Diese Dossierbewertung ist Teil der frühen Nutzenbewertung gemäß Arzneimittelmarktneuordnungsgesetz (AMNOG), die der G-BA verantwortet. Nach Publikation der Dossierbewertung führt der G-BA ein Stellungnahmeverfahren durch und fasst einen abschließenden Beschluss über das Ausmaß des Zusatznutzens.

3. PML-Fall unter Fingolimod

Progressive multifokale Leukoenzephalopathie (PML)

PML ist eine seltene Gehirninfektion, ausgelöst durch das John-Cunningham-Virus (JCV) und mit Symptomen, die denen eines MS-Schubes ähneln können. Dies kann die Diagnose einer PML erschweren. PML kann schwere Behinderungen verursachen und sogar zum Tod führen. Verschiedene immunsuppressive MS-Therapien haben bereits diese seltene aber schwere Nebenwirkung ausgelöst.

Ob ein erneuter PML-Fall unter Fingolimod als Nebenwirkung eingeschätzt werden muss, bleibt abzuwarten. Hierbei, dem bisher 3. Fall von PML unter Fingolimod, handelt es sich um einen Patienten, der für 2,5 Jahre mit Fingolimod behandelt wurde.

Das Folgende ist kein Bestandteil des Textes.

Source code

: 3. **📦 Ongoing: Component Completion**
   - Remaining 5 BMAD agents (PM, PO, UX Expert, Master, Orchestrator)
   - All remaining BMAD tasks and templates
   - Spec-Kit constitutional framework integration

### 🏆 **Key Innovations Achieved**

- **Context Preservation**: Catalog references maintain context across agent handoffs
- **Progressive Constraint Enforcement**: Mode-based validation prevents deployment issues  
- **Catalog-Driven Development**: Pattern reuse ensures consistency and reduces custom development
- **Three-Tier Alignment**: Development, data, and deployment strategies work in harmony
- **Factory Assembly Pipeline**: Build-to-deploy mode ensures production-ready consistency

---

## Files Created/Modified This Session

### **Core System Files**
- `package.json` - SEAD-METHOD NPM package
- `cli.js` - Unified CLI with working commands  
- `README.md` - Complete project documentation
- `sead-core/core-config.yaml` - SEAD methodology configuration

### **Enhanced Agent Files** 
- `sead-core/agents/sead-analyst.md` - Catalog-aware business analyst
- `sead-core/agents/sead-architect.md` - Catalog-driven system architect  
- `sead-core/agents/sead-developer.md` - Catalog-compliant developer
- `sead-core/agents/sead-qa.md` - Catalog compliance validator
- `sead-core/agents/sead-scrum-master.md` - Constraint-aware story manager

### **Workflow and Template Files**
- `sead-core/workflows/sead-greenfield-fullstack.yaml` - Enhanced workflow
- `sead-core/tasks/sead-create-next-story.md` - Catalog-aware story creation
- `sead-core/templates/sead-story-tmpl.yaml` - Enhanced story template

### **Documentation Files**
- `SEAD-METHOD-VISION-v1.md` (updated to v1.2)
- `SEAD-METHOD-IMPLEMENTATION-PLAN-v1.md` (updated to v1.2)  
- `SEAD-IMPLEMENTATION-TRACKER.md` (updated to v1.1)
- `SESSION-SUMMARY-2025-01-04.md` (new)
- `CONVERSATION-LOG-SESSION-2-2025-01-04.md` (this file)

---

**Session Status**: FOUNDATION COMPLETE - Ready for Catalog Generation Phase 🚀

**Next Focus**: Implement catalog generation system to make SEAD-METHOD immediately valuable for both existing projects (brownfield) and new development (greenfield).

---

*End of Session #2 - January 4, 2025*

Er war nie mit Natalizumab behandelt worden (vornehmlich bei diesem MS-Mittel kann unter besonderen Bedingungen eine potenziell lebensgefährliche PML entstehen), nahm jedoch seit 2011 aufgrund einer chronischen Darmerkrankung (Colitis ulcerosa) orales Mesalazin (5-ASA), das wie Fingolimod immunsuppressiv wirkt.

Ende Mai 2015 kam der Patient nach fortschreitenden Mobilitäts- und Kognitionsproblemen in eine Notaufnahme und eine PML wurde diagnostiziert. Die Behandlung mit Fingolimod wurde eingestellt und der Patient mit Mefloquin und Mirtazapin behandelt. Welche Relevanz die Begleittherapie der Colitis ulcerosa hierbei spielen könnte (oder ob es auch ohne diese Zusatztherapie zu einer PML hätte kommen können), wird noch untersucht.

Bisher sind zwei PML-Fälle unter Fingolimod bei der Therapie der Multiplen Sklerose (2015) und einer bei der Neuromyelitis optica (2013) bekannt.

Quelle: Dr. Anna-Sabine Ernst, Institut für Qualität und Wirtschaftlichkeit im Gesundheitswesen (IQWiG) und IQWIG-Kurzfassung der Nutzenbewertung (Pdf), 29.06.2015; Bericht von Novartis, Juni 2015.